XVI. asrın başlarında Osmanlı devletine dışardan giren malların büyük çoğunluğu henüz Şarktan bilhassa Hindistan'dan geliyordu. Buna mukabil bu ülkeye mal satılmadığından memleketin altın ve gümüşleri devamlı bir şekilde Şarka akmaktaydı. Her ne kadar bunun önüne geçilmesi için Şarktan gelen tüccarların getirdikleri mal yerine yine mal götürmeleri hususunda bazı tedbirler alınmışsa da bunda pek başarılı olunamamıştır. Aynı dönemde batıdan satılmak üzere gelen sanayi eşyası yok denecek kadar azdı buna mukabil Avrupalı tüccarlar Osmanlı ülkesinde hammadde ile hububat ve hayvan gibi gıda maddeleri alıyorlar ve karşılığında altın ve gümüş bırakıyorlardı. XV. yüzyılın sonlarına doğru, Amerika'nın keşfi ve açık deniz ticaretinin gelişmesi sonucu Avrupa'nın gıda ve hammadde ihtiyacı hızla artmaya başladı. Batılı tüccarlar Osmanlı üreticilerine kendi ayağında yerli esnafa nazaran daha yüksek fiyat vermeye başladılar.[15]Bu şartlar esnafı güç duruma soktu ve narh sistemiyle artık mal üretemez duruma geldi.
Osmanlı, merkezi yönetimi güçlendikçe Ahi Birliklerini kontrol altına almaya çalışmıştır. Önceleri birlik yönetimine seçilenlerin hükümet onayından sonra göreve başlamaları sağlanmış, bu şekilde dolaylı bir denetim mekanizması kurulmuştur. Daha sonra bununla da yetinilmeyerek bazı yöneticiler tayinle iş başına getirilmeye başladı. Ahi Birliklerine vurulan ikinci darbe 1587 yılında yayınlanan bir fermanla yeniçeri ve sipahi zümrelerine esnaflık hakkının tanımış olmasıdır.[16]
İşte bu durumlar esnaflar tarafından hoş karşılanmadı. Ahi birliklerinde bozulmalara sebep oldu ve çözülme süreci başladı. Bundan sonra Lonca Sistemine bir geçiş oldu.

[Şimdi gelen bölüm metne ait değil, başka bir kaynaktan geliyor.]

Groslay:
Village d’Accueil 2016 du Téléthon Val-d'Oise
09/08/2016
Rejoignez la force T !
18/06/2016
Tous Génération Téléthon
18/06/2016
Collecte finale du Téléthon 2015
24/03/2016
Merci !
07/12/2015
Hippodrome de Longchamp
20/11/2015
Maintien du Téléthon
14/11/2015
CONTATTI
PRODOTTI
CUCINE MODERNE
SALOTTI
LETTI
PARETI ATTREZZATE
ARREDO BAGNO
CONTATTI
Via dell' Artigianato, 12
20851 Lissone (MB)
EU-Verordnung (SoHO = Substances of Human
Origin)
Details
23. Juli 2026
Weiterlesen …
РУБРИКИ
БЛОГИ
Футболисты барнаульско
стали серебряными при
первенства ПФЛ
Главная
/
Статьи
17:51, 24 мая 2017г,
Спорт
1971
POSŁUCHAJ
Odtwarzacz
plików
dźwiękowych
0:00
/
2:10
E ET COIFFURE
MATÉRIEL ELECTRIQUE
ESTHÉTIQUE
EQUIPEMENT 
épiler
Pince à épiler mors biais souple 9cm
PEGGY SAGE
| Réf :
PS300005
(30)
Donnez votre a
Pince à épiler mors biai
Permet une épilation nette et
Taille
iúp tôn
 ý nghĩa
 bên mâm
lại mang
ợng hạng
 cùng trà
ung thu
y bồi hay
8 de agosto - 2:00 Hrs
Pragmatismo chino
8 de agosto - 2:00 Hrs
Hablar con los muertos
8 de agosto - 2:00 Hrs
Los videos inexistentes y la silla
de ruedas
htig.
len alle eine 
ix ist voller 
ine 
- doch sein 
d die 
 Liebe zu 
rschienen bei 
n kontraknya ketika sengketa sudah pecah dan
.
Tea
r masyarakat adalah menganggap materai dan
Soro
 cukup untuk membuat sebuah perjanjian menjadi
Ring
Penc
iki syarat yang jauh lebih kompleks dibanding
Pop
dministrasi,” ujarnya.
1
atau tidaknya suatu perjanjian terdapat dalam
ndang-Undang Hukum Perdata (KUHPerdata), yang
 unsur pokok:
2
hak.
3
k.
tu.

Lakin burada sistem tamamen ortadan kalkmamıştır sadece belli değişikliklerle lonca adını almıştır.
2.4. Lonca Sistemi ve Lonca Sitemine Geçiş
Anadolu topraklarından, örgütlenme ihtiyacı duyarak bir araya gelen ve fütüvvet anlayışını benimseyen Ahi Birlikleri, zamanla Osmanlı loncaları şeklinde örgütlenerek meslek örgütleri halini almıştır. Zamanla bir takım farklı özellikler kazanmış olmalarına rağmen, sona erdikleri döneme yaklaşıncaya kadar söz konusu anlayışın özelliklerini sürdürmüşler ve ahiliğin mesleki ve ekonomik yanını devam ettirmişlerdir.
Ahi birliklerinde yapısal değişiklik, zaviyelerden loncalara geçildiği XVI. yüzyılda görülür. O dönemlerde büyük kentlerde bütün tüccarlar, zanatkarlar, esnaf ve işçiler lonca çevresinde teşkilatlanmışlardır. Prof. Türkdoğan'a göre Ahi Birlikleri bu tarihten sonra kuruluş devrinde ki siyasi, sosyal, dini… fonksiyonlarını kaybederek " dayanışmacılık" zihniyetini yitirmiş ve sadece meslek çıkarlarını düşünen "işbirlikçi" bir dünya görüşünü benimsemiştir. Bun anlayış farklılaşmasına sebep olan diğer bir faktörde " gedik" tanınmış olmasıdır. Gedik kelimesi Türkçe olup, imtiyaz anlamına gelmektedir. Böylece XII. Yüzyıldan XIV. Yüzyıl sonlarına kadar Selçuklu ve Osmanlı dönemlerini siyasi, iktisadi, dini, askeri, sosyal… alanda etkileyen ahi birlikleri, bir meslek birliği haline gelmeye daha doğrusu" lonca"laşmaya başlıyordu.[17]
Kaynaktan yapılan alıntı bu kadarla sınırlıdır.